**What to do:** In the article on the Federal Reserve's regional banks, rewrite the passage between "QUESTION OF INDEPENDENCE" and "the U.S. economy.", inclusive, swapping "board of directors" for "board of trustees".

**Document extract:**
QUESTION OF INDEPENDENCE
Regional districts may be key front in Trump battle for central bank
BUSINESS| FEDERAL RESERVE
San Francisco Federal Reserve President Mary Daly wasn't elected by popular vote, wasn't chosen by an elected official, didn't compete against a publicly revealed slate of applicants and didn't undergo any public vetting before her bank's board of directors gave her a job that helps shape the U.S. economy.
Still, she regards herself and the 11 other Fed regional bank presidents as mainstays of U.S. central bank independence, which is under threat.
President Donald Trump this month said he would fire Fed Chair Jerome Powell if Powell chooses to remain in his longer-running role as a member of the Fed's Board of Governors, which would deprive the president of the opportunity to boost White House influence at the central bank with a new appointment.
The Fed faces a historic test in its standing from a U.S. Supreme Court case over whether Trump can fire Fed board member Lisa
Cook, the muddled transition between Powell and Trump's pick to succeed him and reforms that may still be in the offing from Treasury Secretary Scott Bessent.
"Look back to the original act … You create these regional Feds and you make the selection of those policymakers different than the selection of the ones in D.C.," Daly told Reuters, referring to the Federal Reserve Act's effort to balance the centralized power of the Washington-based and presidentially appointed Fed board with 12 regional leaders meant to bring insight to policymaking.
Five of the 12 vote on monetary policy on a rotating basis — important votes a Fed chief needs to sway in setting policy.
They often speak of the time spent talking to local executives and workers as central to the Fed's mission and say their distance from appointment or confirmation by elected officials frees them to be objective.
With the Senate-confirmed Fed governors signing off on reserve bank hires in the first place, "you have the checks and balances that I think are part of a democratic institution," Daly said. "Other people can disagree, but this has stood the test of time."
Pressures increase
Whether the arrangement can withstand the political and legal pressures that recently developed, however, is an issue related to both the battle over Trump's attempt to fire Cook and Powell's decision on whether to serve out a board term that lasts until 2028. Powell could stay on the board even if the U.S. Senate confirms Trump nominee Kevin Warsh to succeed Powell after his term as Fed chief expires May 15.
"I'll have to fire him if he's not leaving on time," Trump said on Fox News. "I've wanted to fire him, but I hate to be controversial."
An attempt to fire Powell likely would face the same sort of legal challenges that left Cook in her seat after the president fired her last year, with the Supreme Court seemingly poised to leave her in place after a hearing in the case.
Warsh's confirmation, meanwhile, is held up by at least one key Republican senator who says he won't confirm Warsh until a Trump administration investigation of Powell is dropped, viewing the probe as part of a broader effort to whittle away the Fed's independence.

**Dataset excerpt:**
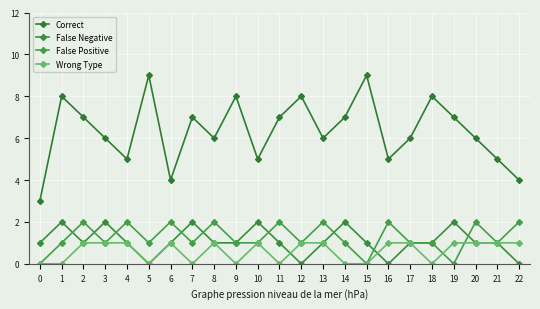

How many series are shown in this chart?

4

**Response area:**
QUESTION OF INDEPENDENCE
Regional districts may be key front in Trump battle for central bank
BUSINESS| FEDERAL RESERVE
San Francisco Federal Reserve President Mary Daly wasn't elected by popular vote, wasn't chosen by an elected official, didn't compete against a publicly revealed slate of applicants and didn't undergo any public vetting before her bank's board of trustees gave her a job that helps shape the U.S. economy.